In the short term, the EU Commission must use the price supports available to it (intervention, export refunds and internal supports) to raise the milk price being paid to farmers to at least 28 cents per litre. The current policy of the EU Commission is to support milk price at approximately 20 cents per litre which is a totally inadequate response. In the long term, a total reversal of the CAP Health Check policy agreed in November 2008 is required. The policy agreed is disastrous for Ireland and farm families will simply not be able to survive under such a policy.
The French and German Governments at the July 2009 EU Farm Council meeting have acknowledged this by seeking a change in direction in policy and, indeed, the French Minister for Agriculture called for a reversal of the EU Commission’s dairy liberalisation programme. The French Agriculture Minister, Mr. Bruno Le Maire, stated “We can’t just leave agriculture to the laws of the marketplace.
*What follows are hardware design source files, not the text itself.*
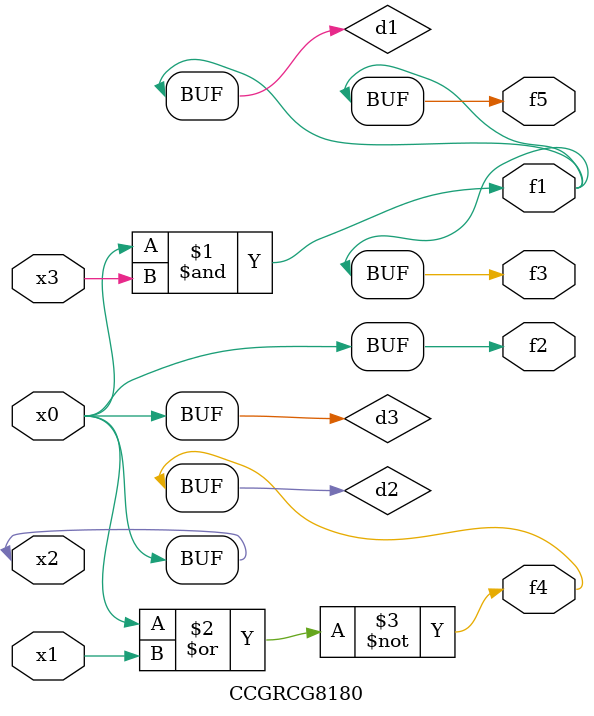
<source format=v>
module CCGRCG8180(
	input x0, x1, x2, x3,
	output f1, f2, f3, f4, f5
);

	wire d1, d2, d3;

	and (d1, x2, x3);
	nor (d2, x0, x1);
	buf (d3, x0, x2);
	assign f1 = d1;
	assign f2 = d3;
	assign f3 = d1;
	assign f4 = d2;
	assign f5 = d1;
endmodule

</source>
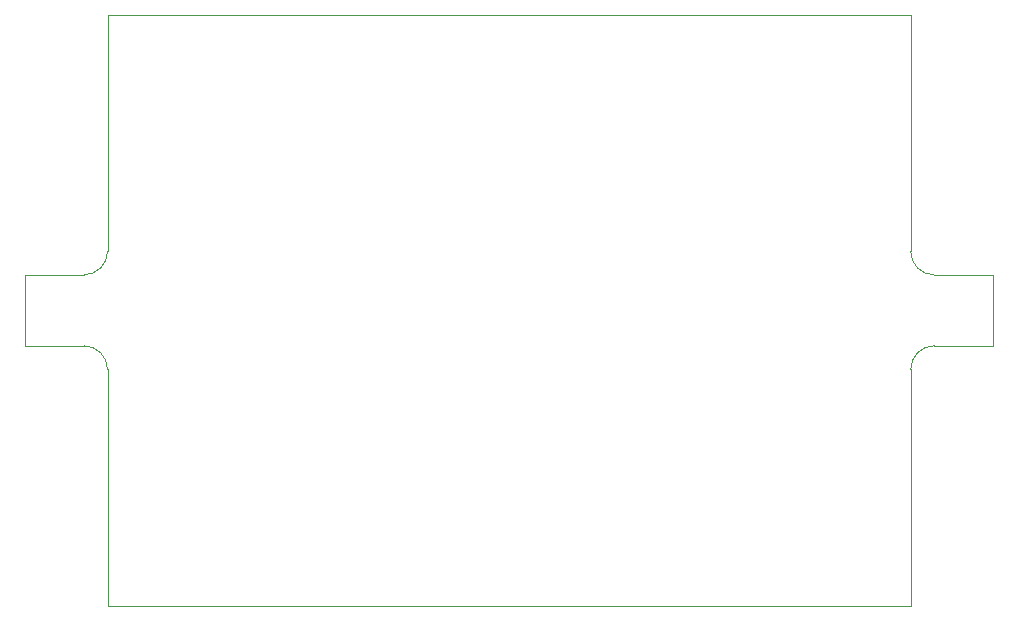
<source format=gm1>
G04 #@! TF.GenerationSoftware,KiCad,Pcbnew,(6.0.7)*
G04 #@! TF.CreationDate,2022-10-27T11:37:51+02:00*
G04 #@! TF.ProjectId,DualValveCon,4475616c-5661-46c7-9665-436f6e2e6b69,rev?*
G04 #@! TF.SameCoordinates,Original*
G04 #@! TF.FileFunction,Profile,NP*
%FSLAX46Y46*%
G04 Gerber Fmt 4.6, Leading zero omitted, Abs format (unit mm)*
G04 Created by KiCad (PCBNEW (6.0.7)) date 2022-10-27 11:37:51*
%MOMM*%
%LPD*%
G01*
G04 APERTURE LIST*
G04 #@! TA.AperFunction,Profile*
%ADD10C,0.100000*%
G04 #@! TD*
G04 APERTURE END LIST*
D10*
X201000000Y-84000000D02*
X196000000Y-84000000D01*
X124000000Y-84000000D02*
X119000000Y-84000000D01*
X126000000Y-62000000D02*
X194000000Y-62000000D01*
X201000000Y-90000000D02*
X201000000Y-84000000D01*
X126000000Y-92000000D02*
G75*
G03*
X124000000Y-90000000I-2000000J0D01*
G01*
X119000000Y-84000000D02*
X119000000Y-90000000D01*
X119000000Y-90000000D02*
X124000000Y-90000000D01*
X124000000Y-84000000D02*
G75*
G03*
X126000000Y-82000000I0J2000000D01*
G01*
X194000000Y-92000000D02*
X194000000Y-112000000D01*
X194000000Y-82000000D02*
X194000000Y-62000000D01*
X126000000Y-82000000D02*
X126000000Y-62000000D01*
X194000000Y-112000000D02*
X126000000Y-112000000D01*
X196000000Y-90000000D02*
G75*
G03*
X194000000Y-92000000I0J-2000000D01*
G01*
X126000000Y-112000000D02*
X126000000Y-92000000D01*
X194000000Y-82000000D02*
G75*
G03*
X196000000Y-84000000I2000000J0D01*
G01*
X196000000Y-90000000D02*
X201000000Y-90000000D01*
M02*

</source>
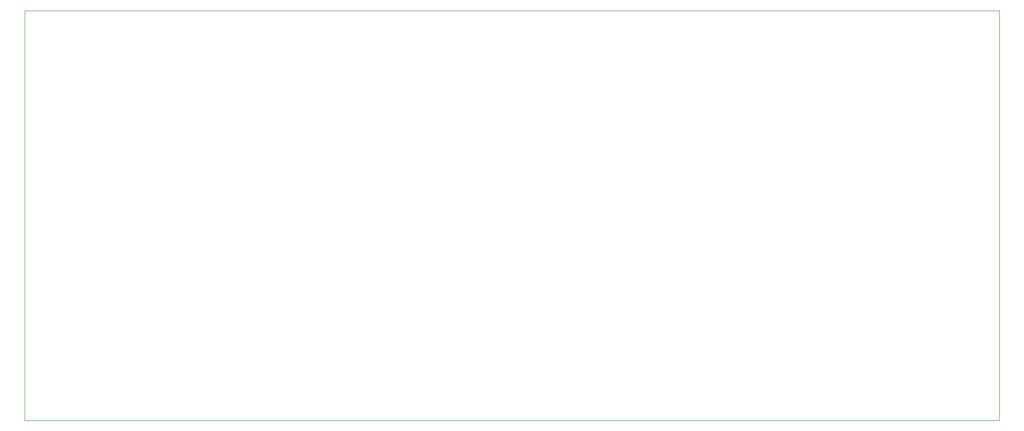
<source format=gbr>
%TF.GenerationSoftware,KiCad,Pcbnew,7.0.5*%
%TF.CreationDate,2024-01-10T23:37:06+05:30*%
%TF.ProjectId,Shutdown Circuit,53687574-646f-4776-9e20-436972637569,rev?*%
%TF.SameCoordinates,Original*%
%TF.FileFunction,Profile,NP*%
%FSLAX46Y46*%
G04 Gerber Fmt 4.6, Leading zero omitted, Abs format (unit mm)*
G04 Created by KiCad (PCBNEW 7.0.5) date 2024-01-10 23:37:06*
%MOMM*%
%LPD*%
G01*
G04 APERTURE LIST*
%TA.AperFunction,Profile*%
%ADD10C,0.100000*%
%TD*%
G04 APERTURE END LIST*
D10*
X33502600Y-22910800D02*
X204165200Y-22910800D01*
X204165200Y-94843600D01*
X33502600Y-94843600D01*
X33502600Y-22910800D01*
M02*

</source>
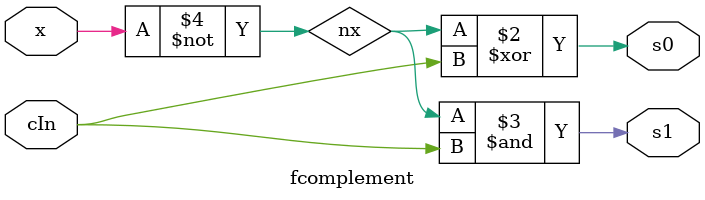
<source format=v>
/*
	Guia_0805.v
	842536 - Mateus Henrique Medeiros Diniz
*/

module Guia_0805;
	reg [5 : 0] x;
	wire [6 : 0] complement;
	wire [5 : 0] carry;
	
	fcomplement fc0(carry[0], complement[0], x[0], 1'b1);
	fcomplement fc1(carry[1], complement[1], x[1], carry[0]);
	fcomplement fc2(carry[2], complement[2], x[2], carry[1]);
	fcomplement fc3(carry[3], complement[3], x[3], carry[2]);
	fcomplement fc4(carry[4], complement[4], x[4], carry[3]);
	fcomplement fc5(carry[5], complement[5], x[5], carry[4]);
	fcomplement fc6(carry[5], complement[6], 1'b1, 1'b1);
	
	initial 
	begin: main
		integer i;
	
		x = 6'b000000;
	
		$monitor("%b -> %b", x, complement);
		
		for(i = 0; i < 64; i++)begin
			#1
			
			if((i + 1) % 2 == 0) begin
				x[0] = ~x[0];
			end
			
			if((i + 1) % 4 == 0) begin
				x[1] = ~x[1];
			end
			
			if((i + 1) % 8 == 0) begin
				x[2] = ~x[2];
			end
			
			if((i + 1) % 16 == 0) begin
				x[3] = ~x[3];
			end
			
			if((i + 1) % 32 == 0) begin
				x[4] = ~x[4];
			end
			
			if((i + 1) % 64 == 0) begin
				x[5] = ~x[5];
			end
		end
	end
endmodule

module fcomplement (output s1, s0, input x, cIn);
	wire nx;
	
	not NOT1(nx, x);
	xor XOR1(s0, nx, cIn);
	and AND1(s1, nx, cIn);
endmodule
</source>
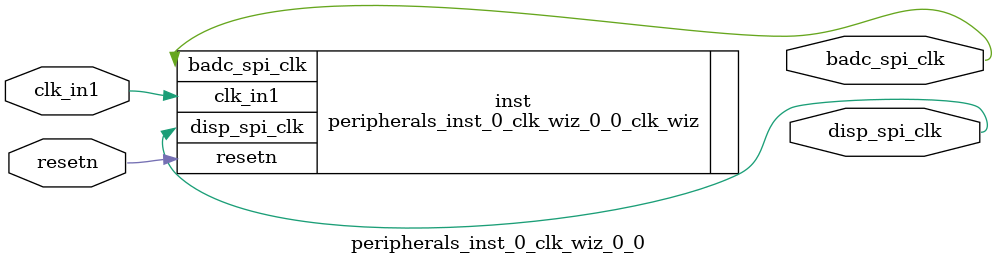
<source format=v>


`timescale 1ps/1ps

(* CORE_GENERATION_INFO = "peripherals_inst_0_clk_wiz_0_0,clk_wiz_v6_0_13_0_0,{component_name=peripherals_inst_0_clk_wiz_0_0,use_phase_alignment=true,use_min_o_jitter=false,use_max_i_jitter=false,use_dyn_phase_shift=false,use_inclk_switchover=false,use_dyn_reconfig=false,enable_axi=0,feedback_source=FDBK_AUTO,PRIMITIVE=PLL,num_out_clk=2,clkin1_period=10.000,clkin2_period=10.000,use_power_down=false,use_reset=true,use_locked=false,use_inclk_stopped=false,feedback_type=SINGLE,CLOCK_MGR_TYPE=NA,manual_override=false}" *)

module peripherals_inst_0_clk_wiz_0_0 
 (
  // Clock out ports
  output        badc_spi_clk,
  output        disp_spi_clk,
  // Status and control signals
  input         resetn,
 // Clock in ports
  input         clk_in1
 );

  peripherals_inst_0_clk_wiz_0_0_clk_wiz inst
  (
  // Clock out ports  
  .badc_spi_clk(badc_spi_clk),
  .disp_spi_clk(disp_spi_clk),
  // Status and control signals               
  .resetn(resetn), 
 // Clock in ports
  .clk_in1(clk_in1)
  );

endmodule

</source>
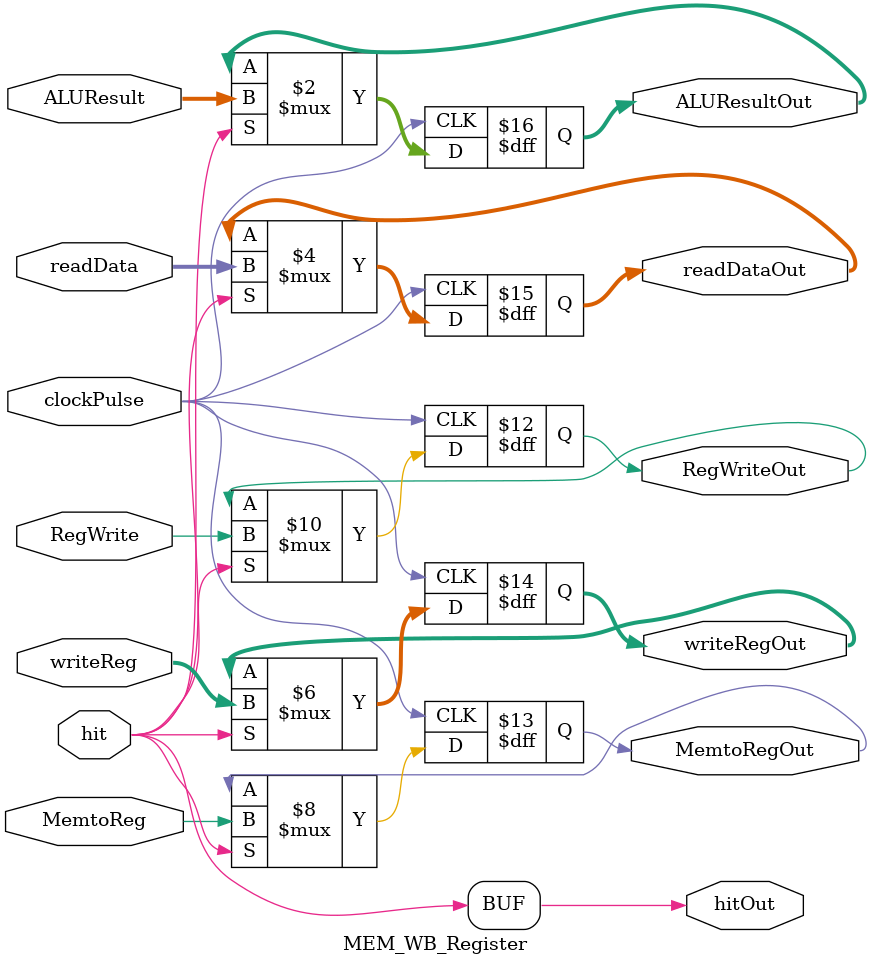
<source format=v>
`timescale 1ns / 1ps

module MEM_WB_Register(clockPulse, hit, readData, ALUResult, writeReg, RegWrite, MemtoReg,hitOut, readDataOut,
							  ALUResultOut, writeRegOut, RegWriteOut,MemtoRegOut);


	input clockPulse;
	input hit;
	input RegWrite;
	input MemtoReg;
	input [4:0] writeReg;
	input [31:0]readData;
	input [31:0]ALUResult;
	
	output     hitOut ;
	output reg RegWriteOut;
	output reg MemtoRegOut;
	output reg [4:0]  writeRegOut;
	output reg [31:0] readDataOut;
	output reg [31:0] ALUResultOut;
	
	assign hitOut = hit;
	
	always @(negedge clockPulse)
		begin
			if(hit) 
				begin 
					MemtoRegOut  <= MemtoReg;
					RegWriteOut  <= RegWrite;
					writeRegOut  <= writeReg;
					readDataOut  <= readData;
					ALUResultOut <= ALUResult;		
				end
		end

endmodule

</source>
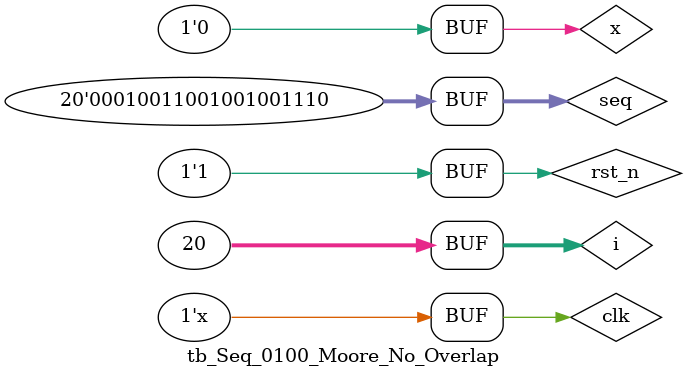
<source format=sv>
module sim;

    initial begin
        $dumpfile("dump.vcd");
        $dumpvars;
        #200
        $finish;
    end

endmodule

module tb_Seq_0100_Moore_No_Overlap;

    reg x, rst_n, clk;
    reg [0:19] seq = 'b0010011001001001110;
    wire y;
    integer i;

    Seq_0100_Moore_No_Overlap ins(.x(x), .rst_n(rst_n), .clk(clk), .y(y));

    always #4 clk = ~clk;

    initial begin
        clk = 1'b0;
        x = 1'b0;
        rst_n = 1'b1;
        #6
        rst_n = 1'b0;
        #2
        rst_n = 1'b1;

        for (i = 0; i < 20; i++)
            #8
            x = seq[i];
    end

endmodule

</source>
We need regulation of the milk market on a European scale”.
Ireland had traditionally supported the French in agriculture negotiations and ICMSA believes that we should now realign ourselves again with French dairy policy, which would be good for all EU, including Irish dairy farmers.
Key elements of ICMSA Dairy market policy
1.The milk quota system, modified where necessary to give an effective and flexible supply management regime must continue beyond 31 March 2015 in order to ensure farmers receive a viable milk price.
2.Current import tariffs must remain in place to protect this viable milk price
3.Increases in supply must be tightly linked to overall increased demand within the EU and profitable exports to non-EU markets.
4.Within the supply management regime, an appropriate system of price supports is required to guarantee milk producers a reasonable minimum price in the event of a downturn in the marketplace.